What so impressed me about the story was that it was written by an African-American author and convincingly so!
I saw a television movie about the early years of the AIDS epidemic. The plot revolves around a group of homosexual friends from NYC. One of them is a writer for a soap opera an anchor – Kraken vs Coinbase . While watching an episode while vacationing on Fire Island, the writer laments, “They always give me the queer scenes to write.” When one of his friends notes, “That’s only natural,” the man retorts [something like], “If I can’t write a convincing old lady in a nursing home, then I’m not worth my salt as a writer.”
At that, I thought to myself, “Hear! Hear!” Now there’s a man with some professional pride in his craft; a pride that transcends who or what he is.
In Herman Wouk’s epics *The Winds of War* and its sequel *War and Remembrance*, interspersed within the plot are the memoirs of a fictional German field marshal during WW II. Wouk–who is of Jewish heritage–effectively writes this character, from his point of view, and how this Prussian aristocrat rationalizes away the unmitigated evil of the Third Reich and even the Holocaust in a convincing manner-in the character’s mind. I often wondered if writing this was distasteful for Mr. Wouk. If or if not, he is a professional with the rare capacity to put his mind into that of another’s and faithfully report the character’s motivations, thought processes and extenuations for his actions.
Satirists have long delighted in deriding “method acting,” which teaches that an actor should try to “become” his character. That is, try to think, feel and respond as the character would. Nevertheless, Lee Strasberg’s The Actors Studio has produced such celebrated actors as Al Pacino, Rod Steiger and Robert De Niro. Strasberg himself, after an absence of over thirty years from acting, rendered an extremely good and convincing performance as Hyman Roth in *The Godfather, Part II*.

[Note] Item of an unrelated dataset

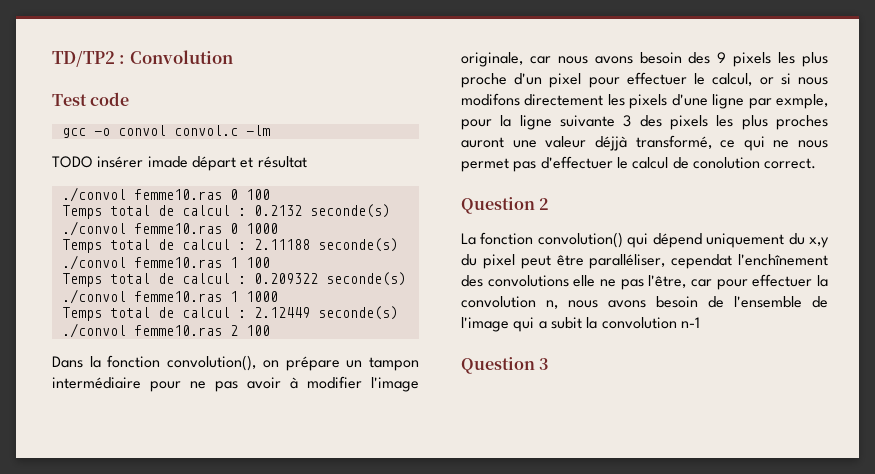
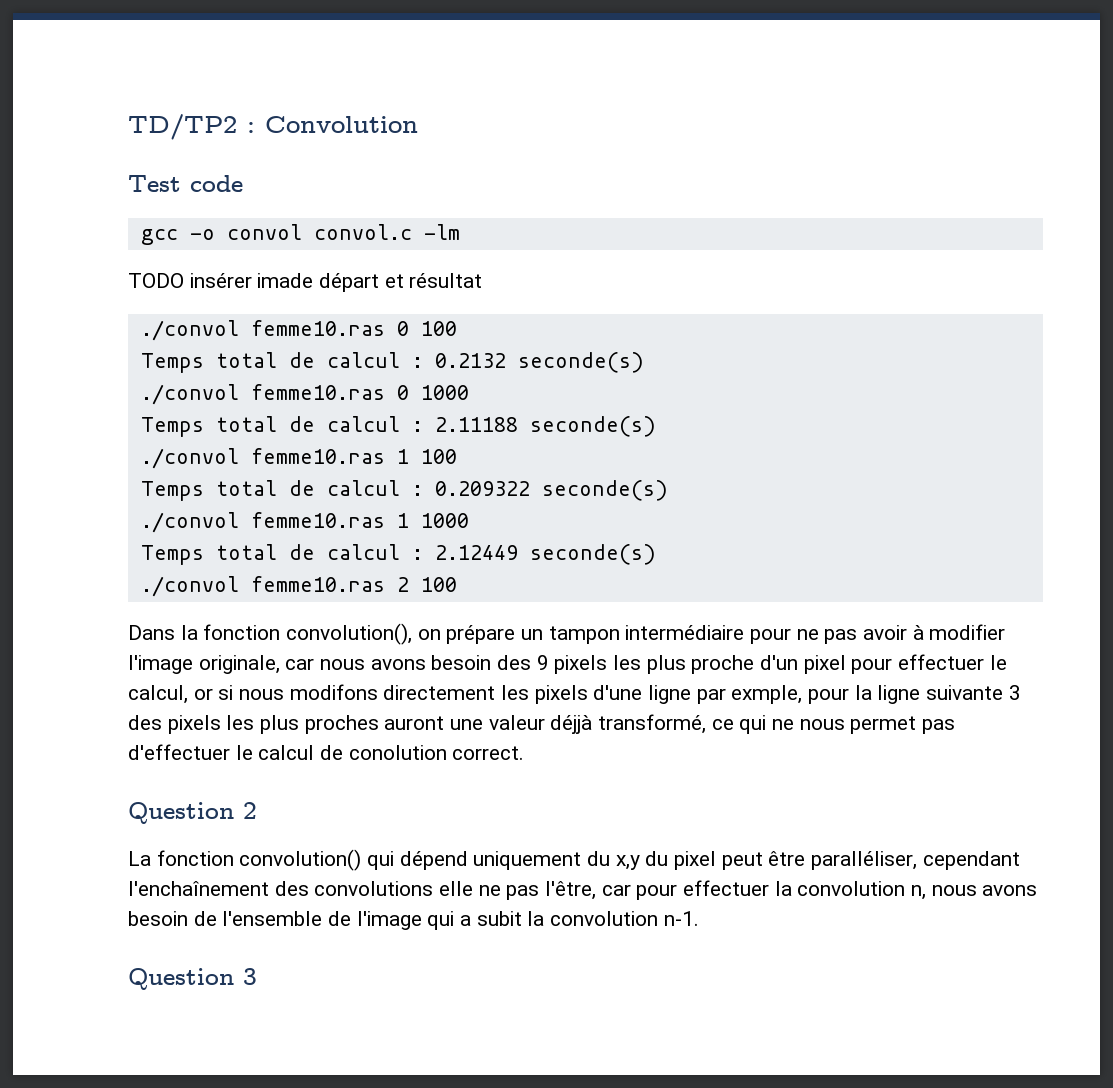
[671,254,828,269] cependat l'enchînement -> [922,851,1020,870] [128,881,269,896] cependant l'enchaînement
[680,317,700,328] n-1 -> [663,911,699,926] n-1.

Many of the writers I admire most, Shakespeare, Puzo, Graves and Wouk, to name a few salient examples, all seemed to have that rare gift of being able to fully understand another person, regardless how alien the character’s nature might be to that of the writer’s. I often wondered if such an apparent gift is simply a talent natural to such people from early childhood, or rather whether anyone can train himself or herself through some form of “method writing” to do likewise.
Are most writers doomed to strictly follow the oldest admonition to writers in the book: “Write what you know about,” or can we heed the advice of an English teacher in a movie I once saw who retorted rhetorically: “What did Shakespeare know about Venetian Moors?”